§ **Work instructions**
- A) Copy the passage of the state budget article from "SPRINGFIELD - When" to "won't be alone." word for word.
- B) Write a continuation of the news article on the state budget battles, picking up after its final sentence.

SPRINGFIELD - When Gov. Pat Quinn and Illinois legislative leaders meet behind closed doors again this week to try to fashion a state budget compromise, they won't be alone.

State lawmakers across the country are in the same boat: struggling to find a way to keep existing services and assist people hurt by the recession, even as that recession eats into the tax revenues states need to pay for those services.

California is ground zero in the state budget battles. The Golden State has until July 1 to come up with a way to fill an estimated $24 billion budget deficit.

Health care, education and labor organizations in California say part of the fix should be boosting the state income tax from 9.3 to 10 percent on taxpayers making more than $250,000 and to 11 percent for incomes over $500,000, along with tax hikes on corporate income, alcohol and tobacco, higher vehicle fees, expanding the state sales tax to services, and repealing earlier tax breaks that help small businesses.

But passing a tax hike in California's assembly requires two-thirds of both chambers to approve and not nearly enough lawmakers are on board.

§ **Records provided**

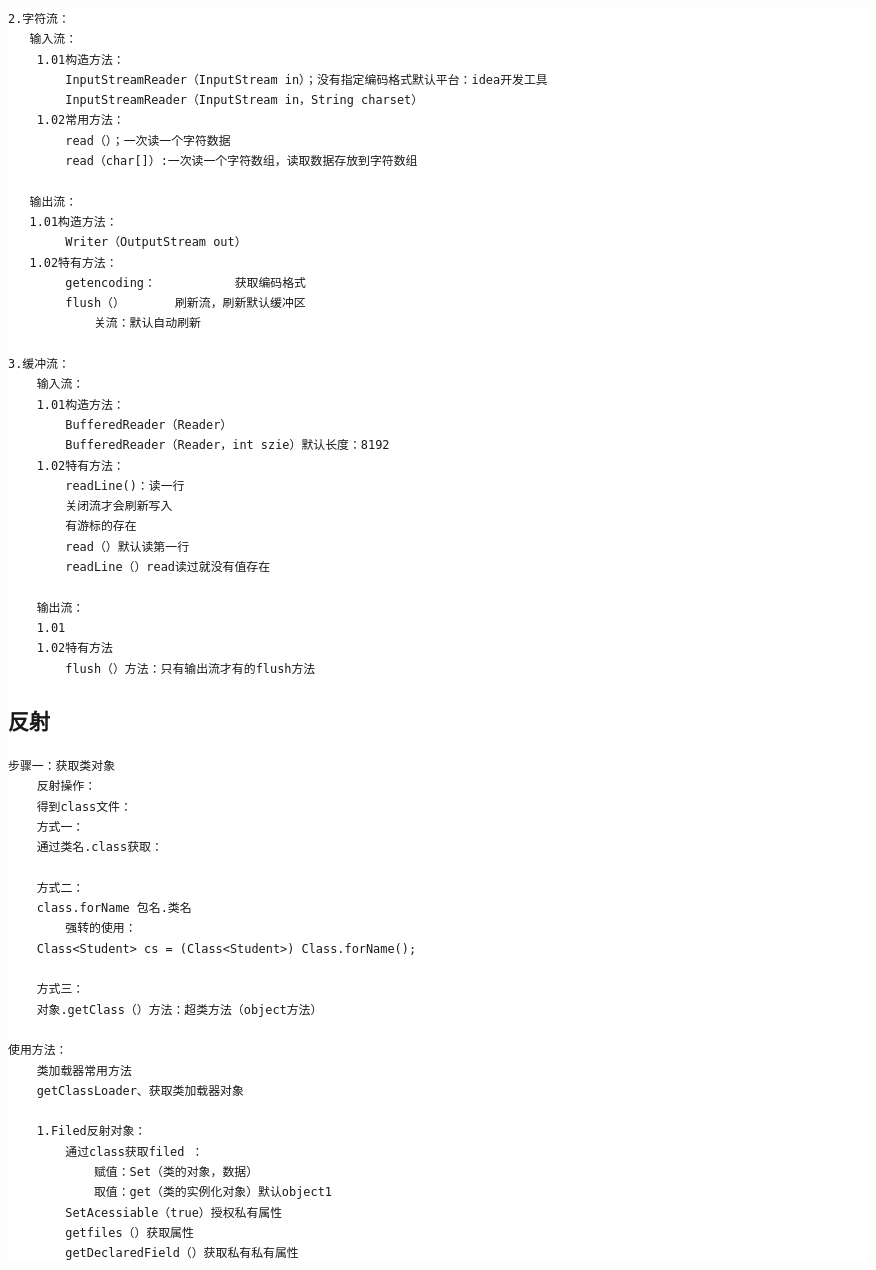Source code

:     2.字符流：
       输入流：
        1.01构造方法：
            InputStreamReader（InputStream in）；没有指定编码格式默认平台：idea开发工具
            InputStreamReader（InputStream in，String charset）
        1.02常用方法：
            read（）；一次读一个字符数据
            read（char[]）:一次读一个字符数组，读取数据存放到字符数组

       输出流：
       1.01构造方法：
            Writer（OutputStream out）
       1.02特有方法：
            getencoding：           获取编码格式
            flush（）       刷新流，刷新默认缓冲区
                关流：默认自动刷新
    
    3.缓冲流：
        输入流：
        1.01构造方法：
            BufferedReader（Reader）
            BufferedReader（Reader，int szie）默认长度：8192
        1.02特有方法：
            readLine()：读一行
            关闭流才会刷新写入
            有游标的存在
            read（）默认读第一行
            readLine（）read读过就没有值存在

        输出流：
        1.01
        1.02特有方法
            flush（）方法：只有输出流才有的flush方法
## 反射

    步骤一：获取类对象
        反射操作：
        得到class文件：
        方式一：
        通过类名.class获取：

        方式二：
        class.forName 包名.类名
            强转的使用：
        Class<Student> cs = (Class<Student>) Class.forName();

        方式三：
        对象.getClass（）方法：超类方法（object方法）
    
    使用方法：
        类加载器常用方法
        getClassLoader、获取类加载器对象

        1.Filed反射对象：
            通过class获取filed ：
                赋值：Set（类的对象，数据）
                取值：get（类的实例化对象）默认object1
            SetAcessiable（true）授权私有属性
            getfiles（）获取属性
            getDeclaredField（）获取私有私有属性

§ **Numbered responses**
- A)
SPRINGFIELD - When Gov. Pat Quinn and Illinois legislative leaders meet behind closed doors again this week to try to fashion a state budget compromise, they won't be alone.

- B)
California Gov. Arnold Schwarzenegger has proposed $16 billion in cuts and borrowing $7.4 billion from local governments and future revenue to balance the budget. Those cuts would knock 900,000 kids off the state's children's health insurance program, eliminate Cal-Works, the state's welfare program that provides assistance to needy families, cut $680 million from education, close up to 200 state parks, eliminate or consolidate state prisons, cut other state agencies and require additional furlough days for state employees, who already have to take two days a month off without pay.

Schwarzenegger even suggested eliminating school textbooks in favor of a digital equivalent, possibly saving the state up to $300 million a year.

Closer to home, the numbers are smaller but the cuts may be just as painful.

Wisconsin's budget will cut state employee pay 2 percent and lay off up to 1,400 workers, even after raising taxes on capital gains, cigarettes, and telephones to close an estimated $6.6 billion deficit. Those tax hikes come on top of $1.2 billion in additional taxes and fees Wisconsin approved in February to fill a deficit caused by lower tax revenue for the budget year ending June 30.

Minnesota lawmakers approved a two-year budget at the end of May that will already be $2.7 billion short when the budget year begins July 1. Gov. Tim Pawlenty vetoed tax increases that would have balanced the budget and now must cancel or delay state payments, a power called "unallotment," in order to keep the state's budget balanced.

That will likely mean major cuts in state aid to local governments, forcing cities and towns to raise local property taxes if they want to maintain their services.

Lawmakers in Indiana will soon meet in special session to put the finishing touches on their state budget. By tapping the state's "rainy day fund" in the face of an eight percent decline in revenue Gov. Mitch Daniels avoided budget cuts to education and public safety. But state universities will get a 4 percent cut and other state agencies will see targeted cuts between two and 14 percent.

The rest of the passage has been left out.